All offset press manufacturers suffered from a comnbination of the GFC and the increased effect of all things digital back in 2008. Orders collapsed, and most of the big five struggled as a result. Heidelberg had state intervention as its saviour; manroland went broke and split in two before a succesful sell-off; KBA downsized significantly; and, in Japan, Ryobi took over the Mitsubushi press manufacturing operation.
Web offset press sales now run at 10-15 per cent of the pre-GFC era, while sheetfed sales have significantly reduced, although by nowhere near as much.
Heidelberg’s latest figures show incoming orders for third quarter 16 percent up on previous year. Group sales match previous year’s level at €1.66bn despite, gative exchange-rate effects, and its operating result (EBITDA) improves once again to €105m.
Heidelberg says its digital transformation bearing fruit – with its subscription model attracting considerable interest, and with further growth in demand for innovative digital packaging and label presses.
Profitability rose further compared with the previous year’s figures. After three quarters, EBITDA excluding restructuring result climbed from €94m to €105m. As a result, the EBITDA margin after nine months was 6.3 percent after a figure of 5.6 percent in the previous year. EBIT excluding restructuring result totaled €54m (previous year: €43m).

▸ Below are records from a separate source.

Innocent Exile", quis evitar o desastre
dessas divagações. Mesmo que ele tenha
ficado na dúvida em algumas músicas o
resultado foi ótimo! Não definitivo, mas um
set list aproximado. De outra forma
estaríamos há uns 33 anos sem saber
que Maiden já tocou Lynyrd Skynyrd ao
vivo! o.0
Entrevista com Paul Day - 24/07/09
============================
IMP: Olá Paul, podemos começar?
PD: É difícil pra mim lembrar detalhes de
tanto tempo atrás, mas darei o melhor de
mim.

Meanwhile rival Koenig & Bauer fully achieved or exceeded its guidance for 2017. The printing press manufacturer’s consolidated figures show that with the increase in revenue, earnings and order intake achieved last year.
At €1.22bn KBA group revenue reached the target corridor of up to €1.25bn defined in its guidance. With revenue up 4.3 per cent over the previous year (€1.17bn), Koenig & Bauer achieved its mid-term organic revenue growth rate of around 4 per cent pa more than making up for the further decline of €25m in revenue from newspaper and commercial web presses.
The group’s new orders rose substantially by 10.1 per cent over 2016 (€1.15m) to €1.27m. With orders up 29.7 per cent over the previous year, the fourth quarter was particularly strong. The book-to-bill ratio came to 1.04, while order backlog stood at €606.2m, up 8.7 per cent on the previous year.
Its EBIT margin of 6.7 per cent exceeded guidance of around 6 per cent for 2017.